▶ [WORK ORDER A]
Reproduce the portion of the forum thread on duplicate cross-street names between "However there are" and "stuck with this.", inclusive.

── PASSAGE FOR REVIEW

How to get unique values in a cross street column

Hi guys,
I’m cleaning a dataset about vehicle collisions and there is a column with the name of streets where the accident happened.

However there are “duplicated addresses” with this format:

street A & street B
street B & street A
street A & street C
street C & street A

How can I solve this problem? I’m really stuck with this.

Example dataset:

df = pd.DataFrame({'id':['1FA','2WA','3SQ','4GA'],
                   'cross_street': ['street A & street B', 'street B & street A',
                                  'street A & street C', 'street C & street A']})

Are you trying to say that

street A & street C
street C & street A

are duplicate rows because the streets are the same in both? And you only wish to remove the duplicate row?

Hi @the_doctor, exactly those streets are the same point of intersection and I just want to keep a unique value for each point.

────
── DATA SUPPLIED

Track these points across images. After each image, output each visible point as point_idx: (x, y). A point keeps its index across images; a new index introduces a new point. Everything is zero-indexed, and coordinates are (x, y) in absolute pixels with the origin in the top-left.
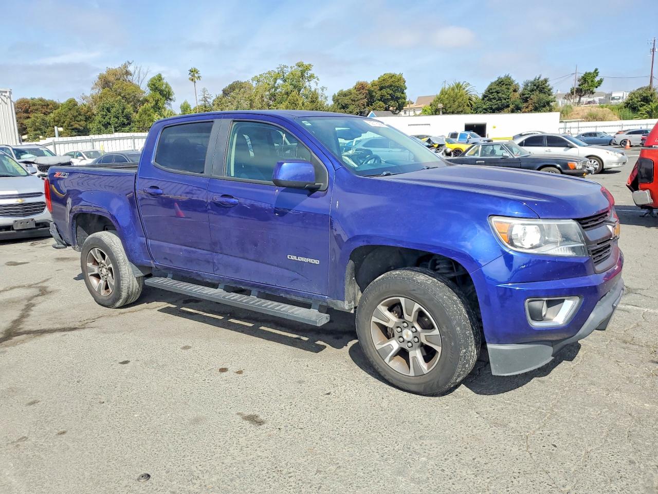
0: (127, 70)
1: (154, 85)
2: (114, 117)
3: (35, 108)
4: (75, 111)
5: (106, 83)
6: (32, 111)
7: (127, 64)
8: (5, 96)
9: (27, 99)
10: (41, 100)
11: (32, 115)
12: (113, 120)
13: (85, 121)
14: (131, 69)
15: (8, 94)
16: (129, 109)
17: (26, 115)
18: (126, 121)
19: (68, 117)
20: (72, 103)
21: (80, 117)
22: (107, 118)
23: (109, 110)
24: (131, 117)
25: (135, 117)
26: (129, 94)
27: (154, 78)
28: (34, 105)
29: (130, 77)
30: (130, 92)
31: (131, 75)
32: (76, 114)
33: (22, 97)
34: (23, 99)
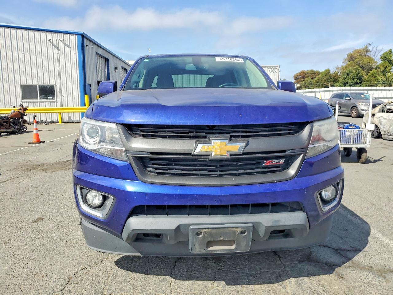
0: (367, 49)
1: (385, 57)
2: (351, 79)
3: (308, 75)
4: (328, 76)
5: (352, 58)
6: (306, 77)
7: (368, 45)
8: (276, 69)
9: (305, 71)
10: (312, 71)
11: (305, 79)
12: (350, 81)
13: (333, 82)
14: (370, 48)
15: (278, 68)
16: (363, 73)
17: (302, 79)
18: (358, 81)
19: (324, 79)
20: (327, 71)
21: (331, 79)
22: (346, 80)
23: (348, 75)
24: (363, 78)
25: (365, 78)
26: (365, 64)
27: (386, 53)
28: (308, 74)
29: (369, 54)
30: (366, 62)
31: (370, 51)
32: (328, 77)
33: (302, 70)
34: (303, 70)
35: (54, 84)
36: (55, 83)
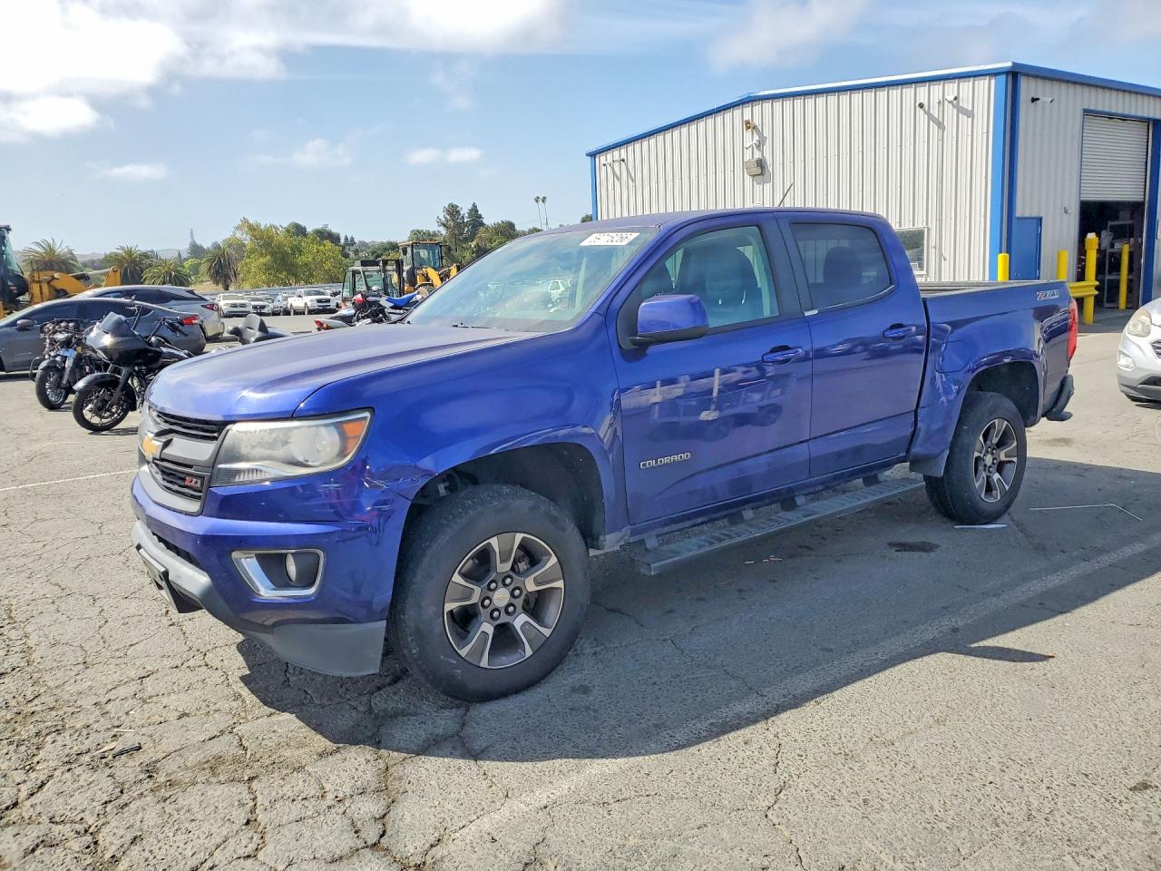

────

▶ [WORK ORDER B]
Rewrite the lines of the entries above, between the start of the entries and the line holding "17: (302, 79)", inclusive, as a Markdown table with the columns Row and Entry line, leaving out blank lines and the pictures. Include only those lines.

▶ [RESPONSE BOX A]
However there are “duplicated addresses” with this format:

street A & street B
street B & street A
street A & street C
street C & street A

How can I solve this problem? I’m really stuck with this.

▶ [RESPONSE BOX B]
| Row | Entry line |
|---|---|
| 1 | Track these points across images. After each image, output each visible point as point_idx: (x, y). A point keeps its index across images; a new index introduces a new point. Everything is zero-indexed, and coordinates are (x, y) in absolute pixels with the origin in the top-left. |
| 2 | 0: (127, 70) |
| 3 | 1: (154, 85) |
| 4 | 2: (114, 117) |
| 5 | 3: (35, 108) |
| 6 | 4: (75, 111) |
| 7 | 5: (106, 83) |
| 8 | 6: (32, 111) |
| 9 | 7: (127, 64) |
| 10 | 8: (5, 96) |
| 11 | 9: (27, 99) |
| 12 | 10: (41, 100) |
| 13 | 11: (32, 115) |
| 14 | 12: (113, 120) |
| 15 | 13: (85, 121) |
| 16 | 14: (131, 69) |
| 17 | 15: (8, 94) |
| 18 | 16: (129, 109) |
| 19 | 17: (26, 115) |
| 20 | 18: (126, 121) |
| 21 | 19: (68, 117) |
| 22 | 20: (72, 103) |
| 23 | 21: (80, 117) |
| 24 | 22: (107, 118) |
| 25 | 23: (109, 110) |
| 26 | 24: (131, 117) |
| 27 | 25: (135, 117) |
| 28 | 26: (129, 94) |
| 29 | 27: (154, 78) |
| 30 | 28: (34, 105) |
| 31 | 29: (130, 77) |
| 32 | 30: (130, 92) |
| 33 | 31: (131, 75) |
| 34 | 32: (76, 114) |
| 35 | 33: (22, 97) |
| 36 | 34: (23, 99) |
| 37 | 0: (367, 49) |
| 38 | 1: (385, 57) |
| 39 | 2: (351, 79) |
| 40 | 3: (308, 75) |
| 41 | 4: (328, 76) |
| 42 | 5: (352, 58) |
| 43 | 6: (306, 77) |
| 44 | 7: (368, 45) |
| 45 | 8: (276, 69) |
| 46 | 9: (305, 71) |
| 47 | 10: (312, 71) |
| 48 | 11: (305, 79) |
| 49 | 12: (350, 81) |
| 50 | 13: (333, 82) |
| 51 | 14: (370, 48) |
| 52 | 15: (278, 68) |
| 53 | 16: (363, 73) |
| 54 | 17: (302, 79) |